§ **ПЕРЕЧЕНЬ ЗАДАНИЙ**:
- a) Ответьте на вопросы по отрывку о Дербиной и Бродском:
(i) Какой датой в отрывке обозначено то, что «случилось ночью»?
(ii) Кто снял с Людмилы Дербиной епитимью?
(iii) В каком городе родился Иосиф Александрович Бродский?
- b) Воспроизведите фрагмент отрывка о Дербиной и Бродском, начиная со слов «Людмила Дербина отбыла» и продолжая до слов «года в Ленинграде.» включительно, поменяв «морячков» на «матросов».
- c) Продолжите отрывок о Дербиной и Бродском с того места, на котором он обрывается.
---------- ОТРЫВОК ----------
Это случилось ночью 19 января 1971 года.

Людмила Дербина отбыла срок за убийство. Позже она призналась Каркавцеву: «Сказать, когда меня впервые отпустило? Через восемнадцать лет, в 89-м, 3 января, на Колин день рожденья. Три года до этого епитимью исполняла, наказание за грехи. Раньше все это угнетало, очень тяжело было жить. А снял отец Иринарх епитимью – сразу стало легче, что-то я познала такое, такую истину. Мне и Коля приснился, в его день рождения. Хорошо приснился. Будто ведут меня на расстрел – за то, что его погубила. Идем, сбоку ров глубокий, а на той стороне – группа морячков. Один оборачивается, улыбается, я смотрю – Коля. Вдруг он отделился от этой группы и идет ко мне. У меня сердце замерло. А он перепрыгнул ров, подошел, приобнял меня. „Вот видишь, – говорю, – меня из-за тебя расстрелять хотят“. А он в ответ с улыбкой: „Знаю“.

Иосиф Александрович Бродский

Родился 24 мая 1940 года в Ленинграде.
---------- ЗАПИСИ ДАННЫХ ----------
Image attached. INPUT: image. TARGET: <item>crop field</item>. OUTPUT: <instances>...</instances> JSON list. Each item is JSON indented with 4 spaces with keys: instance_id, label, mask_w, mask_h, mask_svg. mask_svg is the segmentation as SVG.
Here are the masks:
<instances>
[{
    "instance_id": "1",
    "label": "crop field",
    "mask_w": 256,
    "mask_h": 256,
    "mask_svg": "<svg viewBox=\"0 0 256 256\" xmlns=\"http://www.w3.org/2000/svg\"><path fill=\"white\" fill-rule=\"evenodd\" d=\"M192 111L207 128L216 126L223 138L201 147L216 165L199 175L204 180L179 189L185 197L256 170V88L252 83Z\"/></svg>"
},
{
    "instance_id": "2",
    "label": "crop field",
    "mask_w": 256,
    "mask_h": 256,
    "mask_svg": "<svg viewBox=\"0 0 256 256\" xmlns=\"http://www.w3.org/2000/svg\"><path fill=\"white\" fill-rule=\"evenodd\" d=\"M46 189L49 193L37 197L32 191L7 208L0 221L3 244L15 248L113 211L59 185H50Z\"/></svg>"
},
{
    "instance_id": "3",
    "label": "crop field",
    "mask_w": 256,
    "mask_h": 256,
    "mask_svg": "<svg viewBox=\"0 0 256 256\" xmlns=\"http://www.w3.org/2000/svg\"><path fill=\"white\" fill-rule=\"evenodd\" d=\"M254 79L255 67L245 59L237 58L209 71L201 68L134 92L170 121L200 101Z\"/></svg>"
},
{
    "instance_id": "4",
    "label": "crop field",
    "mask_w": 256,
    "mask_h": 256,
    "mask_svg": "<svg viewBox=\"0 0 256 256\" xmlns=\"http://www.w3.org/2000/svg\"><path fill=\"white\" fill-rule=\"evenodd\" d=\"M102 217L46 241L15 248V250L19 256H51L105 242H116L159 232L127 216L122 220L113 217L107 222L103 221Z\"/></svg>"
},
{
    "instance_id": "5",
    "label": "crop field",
----------
§ **ОТВЕТЫ НА ЗАДАНИЯ**:
- a)
(i) 19 января 1971 года.
(ii) Отец Иринарх.
(iii) В Ленинграде.

- b)
Людмила Дербина отбыла срок за убийство. Позже она призналась Каркавцеву: «Сказать, когда меня впервые отпустило? Через восемнадцать лет, в 89-м, 3 января, на Колин день рожденья. Три года до этого епитимью исполняла, наказание за грехи. Раньше все это угнетало, очень тяжело было жить. А снял отец Иринарх епитимью – сразу стало легче, что-то я познала такое, такую истину. Мне и Коля приснился, в его день рождения. Хорошо приснился. Будто ведут меня на расстрел – за то, что его погубила. Идем, сбоку ров глубокий, а на той стороне – группа матросов. Один оборачивается, улыбается, я смотрю – Коля. Вдруг он отделился от этой группы и идет ко мне. У меня сердце замерло. А он перепрыгнул ров, подошел, приобнял меня. „Вот видишь, – говорю, – меня из-за тебя расстрелять хотят“. А он в ответ с улыбкой: „Знаю“.

Иосиф Александрович Бродский

Родился 24 мая 1940 года в Ленинграде.

- c)
Отец, фотокорреспондент, прошел войну, в 1950 году был демобилизован, мать работала бухгалтером. О том, что толкнуло поэта к стихам, сам рассказал в известных беседах с Соломоном Волковым. «Таких импульсов было, пожалуй, два. Первый, когда мне кто-то показал „Литературную газету“ с напечатанными там стихами Слуцкого. Мне тогда было лет шестнадцать, вероятно. Я в те времена занимался самообразованием, ходил в библиотеки. Нашел там, к примеру, Роберта Бернса в переводах Маршака. Мне все это ужасно нравилось, но сам я ничего не писал и даже не думал об этом. А тут мне показали стихи Слуцкого, которые на меня произвели очень сильное впечатление. А второй импульс, который, собственно, и побудил меня взяться за сочинительство, имел место, я думаю, в 1958 году. В геологических экспедициях об ту пору подвизался такой поэт – Владимир Британишский, ученик Слуцкого, между прочим. И кто-то мне показал его книжку, которая называлась „Поиски“. Я как сейчас помню обложку. Ну, я подумал, что на эту же самую тему можно и получше написать. Такая амбициозность-неамбициозность. Что-то вроде этого. И я чего-то там начал сочинять сам…»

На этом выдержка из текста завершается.